I don't think time is a particularly strong keying methodology for distributed tracing. You want to be able to quickly select all spans that have a certain trace ID. The time that the span was ingested is relatively unimportant to the querying mechanics, and you don't do any operations like "combine samples into a 1h average after 5d".

jeffbee · on Oct 21, 2020

When I was at Dropbox I did do this ... we only retained traces for a very short time, so I did daily aggregations of traces into summary data structures that could attribute service time to various span types at different depths of the request etc. Don't ignore the value of aggregating and summarizing trace data. Of course, a TSDB is also useless for this, I agree there.

jrockway · on Oct 21, 2020

Yeah, using the trace data to get RPC latency and success/error charts is useful, but that's just another branch off the data-stream. Your metrics system needs to inspect every trace, so your database only needs the ability to send you a list.

(Jaeger seems to have Kafka support so you can do this in real time. Haven't tried it.)

user5994461 · on Oct 21, 2020

I don't think there's any free TSDB available. The project is maybe 3 years old.

InfluxDB is more recent and quite limited. Things like sharding is not supported and they stated it would never be supported except in a paid edition when they make one.

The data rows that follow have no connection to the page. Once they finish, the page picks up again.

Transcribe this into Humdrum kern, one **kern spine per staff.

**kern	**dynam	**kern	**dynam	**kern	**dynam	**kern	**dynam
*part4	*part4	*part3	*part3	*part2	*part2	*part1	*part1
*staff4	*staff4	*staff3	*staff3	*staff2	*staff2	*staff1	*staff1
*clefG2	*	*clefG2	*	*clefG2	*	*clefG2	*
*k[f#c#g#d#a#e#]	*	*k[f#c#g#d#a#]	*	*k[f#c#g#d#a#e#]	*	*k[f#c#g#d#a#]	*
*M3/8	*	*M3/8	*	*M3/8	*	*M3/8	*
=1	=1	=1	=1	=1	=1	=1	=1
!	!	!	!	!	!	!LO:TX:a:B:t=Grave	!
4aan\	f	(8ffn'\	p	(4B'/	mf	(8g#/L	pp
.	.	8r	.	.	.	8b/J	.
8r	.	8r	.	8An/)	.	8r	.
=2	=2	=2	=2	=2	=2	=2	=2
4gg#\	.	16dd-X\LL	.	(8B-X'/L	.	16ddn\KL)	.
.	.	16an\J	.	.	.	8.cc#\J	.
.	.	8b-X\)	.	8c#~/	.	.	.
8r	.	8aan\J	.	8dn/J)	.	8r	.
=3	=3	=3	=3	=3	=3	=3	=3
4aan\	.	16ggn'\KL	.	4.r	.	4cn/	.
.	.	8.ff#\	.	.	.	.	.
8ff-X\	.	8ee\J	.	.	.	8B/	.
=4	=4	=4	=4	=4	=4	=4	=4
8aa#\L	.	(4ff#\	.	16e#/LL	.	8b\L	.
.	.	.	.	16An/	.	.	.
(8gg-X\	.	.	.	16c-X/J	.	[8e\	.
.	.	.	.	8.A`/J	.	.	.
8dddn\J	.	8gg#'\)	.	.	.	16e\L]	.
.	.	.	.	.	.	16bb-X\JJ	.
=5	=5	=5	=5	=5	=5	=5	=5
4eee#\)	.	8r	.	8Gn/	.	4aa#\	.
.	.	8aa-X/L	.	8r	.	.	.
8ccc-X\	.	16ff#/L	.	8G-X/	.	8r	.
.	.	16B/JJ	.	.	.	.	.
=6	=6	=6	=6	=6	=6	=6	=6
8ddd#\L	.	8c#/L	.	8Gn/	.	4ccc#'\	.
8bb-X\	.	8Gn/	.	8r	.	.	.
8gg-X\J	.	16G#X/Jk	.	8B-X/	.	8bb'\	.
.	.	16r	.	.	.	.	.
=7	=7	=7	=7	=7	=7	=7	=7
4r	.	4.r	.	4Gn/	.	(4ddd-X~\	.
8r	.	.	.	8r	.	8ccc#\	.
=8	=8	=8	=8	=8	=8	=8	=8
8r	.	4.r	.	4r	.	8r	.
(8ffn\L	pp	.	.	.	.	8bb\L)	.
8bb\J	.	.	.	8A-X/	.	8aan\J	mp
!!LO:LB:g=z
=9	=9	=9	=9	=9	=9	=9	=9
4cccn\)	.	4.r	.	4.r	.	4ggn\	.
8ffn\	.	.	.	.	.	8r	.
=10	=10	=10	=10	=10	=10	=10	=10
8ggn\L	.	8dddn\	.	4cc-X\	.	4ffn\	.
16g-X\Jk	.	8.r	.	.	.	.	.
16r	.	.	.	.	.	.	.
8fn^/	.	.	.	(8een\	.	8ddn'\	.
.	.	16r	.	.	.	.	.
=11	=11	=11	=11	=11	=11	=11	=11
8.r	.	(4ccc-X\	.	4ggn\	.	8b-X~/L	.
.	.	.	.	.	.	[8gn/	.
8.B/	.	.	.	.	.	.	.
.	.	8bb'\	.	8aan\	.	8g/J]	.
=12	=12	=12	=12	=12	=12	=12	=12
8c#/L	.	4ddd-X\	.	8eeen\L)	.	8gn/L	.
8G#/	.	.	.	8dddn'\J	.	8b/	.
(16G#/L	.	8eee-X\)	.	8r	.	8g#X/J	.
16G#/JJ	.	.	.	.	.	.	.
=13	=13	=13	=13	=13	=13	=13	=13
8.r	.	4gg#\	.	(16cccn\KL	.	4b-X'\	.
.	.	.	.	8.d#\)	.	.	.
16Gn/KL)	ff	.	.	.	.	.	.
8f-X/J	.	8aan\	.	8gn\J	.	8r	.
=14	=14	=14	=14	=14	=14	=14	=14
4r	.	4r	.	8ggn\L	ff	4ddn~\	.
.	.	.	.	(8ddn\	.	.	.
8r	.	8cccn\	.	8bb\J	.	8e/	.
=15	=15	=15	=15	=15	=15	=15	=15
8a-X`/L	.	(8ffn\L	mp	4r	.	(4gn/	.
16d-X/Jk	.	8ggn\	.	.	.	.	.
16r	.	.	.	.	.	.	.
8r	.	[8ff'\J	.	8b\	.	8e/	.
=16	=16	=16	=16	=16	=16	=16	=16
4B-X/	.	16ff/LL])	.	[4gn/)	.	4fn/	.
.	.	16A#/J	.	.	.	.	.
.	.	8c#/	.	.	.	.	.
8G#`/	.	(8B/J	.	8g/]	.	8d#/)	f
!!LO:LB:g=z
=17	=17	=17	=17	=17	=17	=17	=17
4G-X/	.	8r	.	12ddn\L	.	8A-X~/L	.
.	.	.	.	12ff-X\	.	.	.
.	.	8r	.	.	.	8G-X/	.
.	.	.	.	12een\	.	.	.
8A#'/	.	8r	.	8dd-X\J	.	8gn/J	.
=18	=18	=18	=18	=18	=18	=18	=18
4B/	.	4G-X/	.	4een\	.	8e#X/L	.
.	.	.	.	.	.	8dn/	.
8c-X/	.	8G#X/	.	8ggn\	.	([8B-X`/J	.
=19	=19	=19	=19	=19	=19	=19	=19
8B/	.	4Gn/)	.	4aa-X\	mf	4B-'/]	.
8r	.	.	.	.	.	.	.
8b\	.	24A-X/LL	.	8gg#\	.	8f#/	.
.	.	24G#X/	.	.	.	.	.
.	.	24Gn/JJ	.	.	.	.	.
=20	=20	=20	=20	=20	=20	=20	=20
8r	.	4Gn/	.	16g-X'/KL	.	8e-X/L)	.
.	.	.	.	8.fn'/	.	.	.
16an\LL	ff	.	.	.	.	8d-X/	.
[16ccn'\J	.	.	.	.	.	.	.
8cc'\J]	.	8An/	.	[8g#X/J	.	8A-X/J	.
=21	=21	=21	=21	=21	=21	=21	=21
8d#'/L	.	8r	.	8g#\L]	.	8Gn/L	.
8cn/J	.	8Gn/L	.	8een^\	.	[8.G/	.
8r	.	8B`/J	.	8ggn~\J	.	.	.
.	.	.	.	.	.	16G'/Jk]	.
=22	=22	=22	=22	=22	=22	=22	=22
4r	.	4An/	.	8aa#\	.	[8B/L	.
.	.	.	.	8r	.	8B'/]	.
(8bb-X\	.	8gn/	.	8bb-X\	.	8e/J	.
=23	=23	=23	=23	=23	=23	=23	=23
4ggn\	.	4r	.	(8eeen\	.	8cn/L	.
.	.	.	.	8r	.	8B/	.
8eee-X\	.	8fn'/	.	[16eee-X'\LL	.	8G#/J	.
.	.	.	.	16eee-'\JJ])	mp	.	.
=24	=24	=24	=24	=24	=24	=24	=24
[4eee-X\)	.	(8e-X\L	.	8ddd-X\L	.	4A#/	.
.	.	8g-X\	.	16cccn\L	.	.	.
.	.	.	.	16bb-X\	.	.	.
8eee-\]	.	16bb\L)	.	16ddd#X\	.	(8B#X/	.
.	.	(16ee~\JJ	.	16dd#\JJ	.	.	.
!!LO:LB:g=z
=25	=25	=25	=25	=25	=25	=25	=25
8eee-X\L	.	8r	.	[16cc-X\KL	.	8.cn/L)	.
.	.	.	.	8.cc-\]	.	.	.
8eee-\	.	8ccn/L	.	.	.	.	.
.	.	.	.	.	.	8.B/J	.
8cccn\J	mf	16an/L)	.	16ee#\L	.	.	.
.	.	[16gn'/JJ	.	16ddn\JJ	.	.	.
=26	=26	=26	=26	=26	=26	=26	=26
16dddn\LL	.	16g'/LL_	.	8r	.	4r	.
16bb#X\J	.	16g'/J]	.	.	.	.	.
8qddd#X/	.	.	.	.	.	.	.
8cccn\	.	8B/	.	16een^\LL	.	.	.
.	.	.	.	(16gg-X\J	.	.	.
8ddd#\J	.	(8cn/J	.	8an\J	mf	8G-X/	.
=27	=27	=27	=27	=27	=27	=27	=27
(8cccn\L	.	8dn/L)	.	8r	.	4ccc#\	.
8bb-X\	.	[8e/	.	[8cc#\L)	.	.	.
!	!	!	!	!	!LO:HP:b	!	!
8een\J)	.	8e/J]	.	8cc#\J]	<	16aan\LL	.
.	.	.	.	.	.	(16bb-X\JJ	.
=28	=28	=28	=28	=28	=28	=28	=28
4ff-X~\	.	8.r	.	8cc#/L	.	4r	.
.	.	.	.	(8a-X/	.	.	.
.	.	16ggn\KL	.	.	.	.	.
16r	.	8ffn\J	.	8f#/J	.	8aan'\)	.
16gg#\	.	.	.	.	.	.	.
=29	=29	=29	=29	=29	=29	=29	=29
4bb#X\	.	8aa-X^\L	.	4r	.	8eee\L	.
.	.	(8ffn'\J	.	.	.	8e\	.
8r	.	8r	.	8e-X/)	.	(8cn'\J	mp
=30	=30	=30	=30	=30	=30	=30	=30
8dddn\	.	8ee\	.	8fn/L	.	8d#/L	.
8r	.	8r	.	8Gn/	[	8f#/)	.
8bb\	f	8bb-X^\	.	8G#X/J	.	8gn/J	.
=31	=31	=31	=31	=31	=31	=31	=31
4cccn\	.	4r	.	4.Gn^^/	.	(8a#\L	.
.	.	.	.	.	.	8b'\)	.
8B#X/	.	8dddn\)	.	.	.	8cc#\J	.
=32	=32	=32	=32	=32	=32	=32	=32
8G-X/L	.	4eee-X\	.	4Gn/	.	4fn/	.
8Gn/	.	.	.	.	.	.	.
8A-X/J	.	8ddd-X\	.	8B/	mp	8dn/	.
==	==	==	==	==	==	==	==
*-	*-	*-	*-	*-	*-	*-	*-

Prometheus is more recent. Similar story with scaling. They changed storage formats and rewrote once or twice in the past few years, it's moving really fast. It's more of a standalone product for server metrics (node exporter + prometheus + grafana), wouldn't recommend to use as a general purpose database.

mnsmns · on Oct 21, 2020

As of today sharding is supported in InfluxDB. Prometheus is not suitable for traces, it is more for metrics. The problem I see with all these DBs are they are well suited for specific applications like prometheus for metrics, Influx for IoT. Timescale is still in nascent stages.

ecnahc515 · on Oct 21, 2020

For what it's worth, Jaeger, one of the most popular FOSS tracing servers uses ES/Cassandra for storing it's traces.

Thaxll · on Oct 21, 2020

Also Netflix is a Java shop so anything JVM based makes sense for them.

geodel · on Oct 21, 2020

I feel in between Linkedin, Twitter and Netflix all Java design pattern/framework/architect experts are located. A pleasant surprise to me is Oracle seems to have gotten rid of such products and people.